**INSTRUCTIONS FOR THE TASK:**
Which lines run from the one containing "Y210000D03*D11*X30000Y200000D02*Y210000D01*D15*" to the end of the entries below? Retype exactly those, both ends included.

**Stored items:**
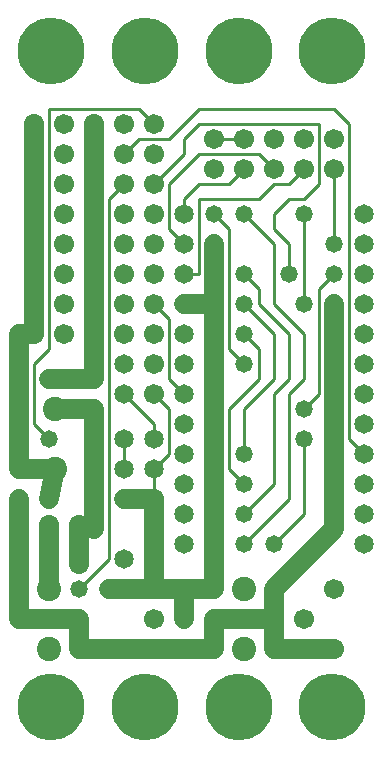
<source format=gbl>
%MOIN*%
%FSLAX25Y25*%
G04 D10 used for Character Trace; *
G04     Circle (OD=.01000) (No hole)*
G04 D11 used for Power Trace; *
G04     Circle (OD=.06700) (No hole)*
G04 D12 used for Signal Trace; *
G04     Circle (OD=.01100) (No hole)*
G04 D13 used for Via; *
G04     Circle (OD=.05800) (Round. Hole ID=.02800)*
G04 D14 used for Component hole; *
G04     Circle (OD=.06500) (Round. Hole ID=.03500)*
G04 D15 used for Component hole; *
G04     Circle (OD=.06700) (Round. Hole ID=.04300)*
G04 D16 used for Component hole; *
G04     Circle (OD=.08100) (Round. Hole ID=.05100)*
G04 D17 used for Component hole; *
G04     Circle (OD=.08900) (Round. Hole ID=.05900)*
G04 D18 used for Component hole; *
G04     Circle (OD=.11300) (Round. Hole ID=.08300)*
G04 D19 used for Component hole; *
G04     Circle (OD=.16000) (Round. Hole ID=.13000)*
G04 D20 used for Component hole; *
G04     Circle (OD=.18300) (Round. Hole ID=.15300)*
G04 D21 used for Component hole; *
G04     Circle (OD=.22291) (Round. Hole ID=.19291)*
%ADD10C,.01000*%
%ADD11C,.06700*%
%ADD12C,.01100*%
%ADD13C,.05800*%
%ADD14C,.06500*%
%ADD15C,.06700*%
%ADD16C,.08100*%
%ADD17C,.08900*%
%ADD18C,.11300*%
%ADD19C,.16000*%
%ADD20C,.18300*%
%ADD21C,.22291*%
%IPPOS*%
%LPD*%
G90*X0Y0D02*D21*X15625Y15625D03*D14*              
X35000Y35000D03*D11*X25000D01*Y45000D01*X5000D01* 
Y85000D01*D13*D03*D15*X15000Y76500D03*D11*        
Y63500D01*D15*D03*D11*Y55000D01*D16*D03*D15*      
X25000Y63500D03*D11*Y76500D01*D15*D03*D11*        
X30000Y75000D01*Y115000D01*X17000D01*D16*D03*D12* 
X15000Y105000D02*X10000Y110000D01*D13*            
X15000Y105000D03*D12*X10000Y110000D02*Y130000D01* 
X15000Y135000D01*Y215000D01*X45000D01*            
X50000Y210000D01*D15*D03*D12*X45000Y205000D02*    
X55000D01*X40000Y200000D02*X45000Y205000D01*D15*  
X40000Y200000D03*X50000Y190000D03*D12*            
X60000Y200000D01*Y205000D01*X65000Y210000D01*     
X105000D01*Y190000D01*X100000Y185000D01*X95000D01*
X90000Y180000D01*Y175000D01*X95000Y170000D01*     
Y160000D01*D13*D03*D12*Y140000D02*                
X85000Y150000D01*X95000Y125000D02*Y140000D01*     
X90000Y120000D02*X95000Y125000D01*X90000Y90000D02*
Y120000D01*X80000Y80000D02*X90000Y90000D01*D13*   
X80000Y80000D03*X90000Y70000D03*D12*              
X100000Y80000D01*Y105000D01*D13*D03*              
X110000Y95000D03*D11*Y75000D01*X90000Y55000D01*   
Y45000D01*Y35000D01*X110000D01*D15*D03*           
X100000Y45000D03*D11*X70000D02*X90000D01*         
X70000Y35000D02*Y45000D01*X35000Y35000D02*        
X70000D01*D15*X50000Y45000D03*D11*X35000Y55000D02*
X50000D01*D14*X35000D03*X40000Y65000D03*D12*      
X25000Y55000D02*X35000Y65000D01*D13*              
X25000Y55000D03*D12*X35000Y65000D02*Y185000D01*   
X40000Y190000D01*D15*D03*X50000Y180000D03*        
Y200000D03*X30000D03*D11*Y190000D01*D15*D03*D11*  
Y180000D01*D15*D03*D11*Y170000D01*D15*D03*D11*    
Y160000D01*D15*D03*D11*Y150000D01*D15*D03*D11*    
Y140000D01*D15*D03*D11*Y125000D01*X15000D01*D13*  
D03*D15*X20000Y140000D03*X10000D03*D11*X5000D01*  
Y95000D01*X17000D01*D16*D03*D11*X15000Y85000D01*  
D13*D03*D14*X40000D03*D11*X50000D01*D15*D03*D11*  
Y55000D01*X60000D01*Y45000D01*D13*D03*D11*        
Y55000D02*X70000D01*Y150000D01*X60000D01*D14*D03* 
D12*X55000Y125000D02*Y145000D01*X60000Y120000D02* 
X55000Y125000D01*D14*X60000Y120000D03*D12*        
X55000Y100000D02*Y115000D01*X50000Y95000D02*      
X55000Y100000D01*D14*X50000Y95000D03*D12*         
Y85000D01*D14*X40000Y95000D03*D12*Y105000D01*D14* 
D03*X50000D03*D12*Y110000D01*X40000Y120000D01*D14*
D03*D15*X50000Y130000D03*Y120000D03*D12*          
X55000Y115000D01*D14*X60000Y110000D03*            
X40000Y130000D03*X60000D03*Y100000D03*D12*        
X80000Y90000D02*X75000Y95000D01*D13*              
X80000Y90000D03*D12*X75000Y95000D02*Y115000D01*   
X85000Y125000D01*Y135000D01*X80000Y140000D01*D13* 
D03*D12*Y130000D02*X75000Y135000D01*D13*          
X80000Y130000D03*D12*X75000Y135000D02*Y175000D01* 
X70000Y180000D01*D13*D03*D12*X65000Y160000D02*    
Y185000D01*X60000Y160000D02*X65000D01*D14*        
X60000D03*D11*X70000Y150000D02*Y170000D01*D13*D03*
X80000Y160000D03*D12*X85000Y155000D01*Y150000D01* 
X100000Y140000D02*X90000Y150000D01*               
X100000Y125000D02*Y140000D01*X95000Y120000D02*    
X100000Y125000D01*X95000Y85000D02*Y120000D01*     
X80000Y70000D02*X95000Y85000D01*D13*              
X80000Y70000D03*D16*Y55000D03*D14*X60000Y90000D03*
Y80000D03*Y70000D03*D15*X110000Y55000D03*D13*     
X80000Y100000D03*D12*Y115000D01*X90000Y125000D01* 
Y140000D01*X80000Y150000D01*D13*D03*D12*X90000D02*
Y170000D01*X80000Y180000D01*D13*D03*D12*          
X65000Y185000D02*X85000D01*D14*X60000Y180000D03*  
D12*Y185000D01*X65000Y190000D01*X75000D01*        
X80000Y195000D01*D15*D03*D12*X90000D02*           
X85000Y200000D01*D15*X90000Y195000D03*D12*        
Y190000D02*X95000D01*X85000Y185000D02*            
X90000Y190000D01*X95000D02*X100000Y195000D01*D15* 
D03*X110000Y205000D03*X90000D03*X110000Y195000D03*
D12*Y170000D01*D13*D03*D14*X120000Y160000D03*     
Y180000D03*D13*X100000D03*D12*Y150000D01*D13*D03* 
D12*X105000Y120000D02*Y155000D01*                 
X100000Y115000D02*X105000Y120000D01*D13*          
X100000Y115000D03*D12*X120000Y100000D02*          
X115000Y105000D01*D14*X120000Y100000D03*D12*      
X115000Y105000D02*Y210000D01*X110000Y215000D01*   
X65000D01*X55000Y205000D01*Y190000D02*            
X65000Y200000D01*X55000Y175000D02*Y190000D01*     
X60000Y170000D02*X55000Y175000D01*D14*            
X60000Y170000D03*D15*X50000Y160000D03*Y170000D03* 
X40000Y150000D03*Y180000D03*X50000Y150000D03*D12* 
X55000Y145000D01*D14*X60000Y140000D03*D15*        
X50000D03*X40000Y160000D03*Y140000D03*Y170000D03* 
X20000Y180000D03*Y170000D03*Y160000D03*Y150000D03*
X10000Y190000D03*D11*Y180000D01*D15*D03*D11*      
Y170000D01*D15*D03*D11*Y160000D01*D15*D03*D11*    
Y150000D01*D15*D03*D11*Y140000D01*D15*            
X20000Y190000D03*D11*X10000D02*Y200000D01*D15*D03*
D11*Y210000D01*D15*D03*X20000Y200000D03*          
Y210000D03*D11*X30000Y200000D02*Y210000D01*D15*   
D03*X40000D03*D21*X46875Y234375D03*X15625D03*D12* 
X65000Y200000D02*X85000D01*D15*X80000Y205000D03*  
D12*X70000D01*D15*D03*Y195000D03*D21*             
X78125Y234375D03*D15*X100000Y205000D03*D21*       
X109375Y234375D03*D13*X110000Y160000D03*D12*      
X105000Y155000D01*D13*X110000Y150000D03*D11*      
Y95000D01*D14*X120000Y90000D03*Y110000D03*        
Y80000D03*Y120000D03*Y70000D03*Y130000D03*        
Y140000D03*Y150000D03*D16*X80000Y35000D03*D14*    
X120000Y170000D03*D21*X46875Y15625D03*X78125D03*  
X109375D03*D16*X15000Y35000D03*M02*               

</source>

**RESPONSE BOX:**
Y210000D03*D11*X30000Y200000D02*Y210000D01*D15*   
D03*X40000D03*D21*X46875Y234375D03*X15625D03*D12* 
X65000Y200000D02*X85000D01*D15*X80000Y205000D03*  
D12*X70000D01*D15*D03*Y195000D03*D21*             
X78125Y234375D03*D15*X100000Y205000D03*D21*       
X109375Y234375D03*D13*X110000Y160000D03*D12*      
X105000Y155000D01*D13*X110000Y150000D03*D11*      
Y95000D01*D14*X120000Y90000D03*Y110000D03*        
Y80000D03*Y120000D03*Y70000D03*Y130000D03*        
Y140000D03*Y150000D03*D16*X80000Y35000D03*D14*    
X120000Y170000D03*D21*X46875Y15625D03*X78125D03*  
X109375D03*D16*X15000Y35000D03*M02*               

</source>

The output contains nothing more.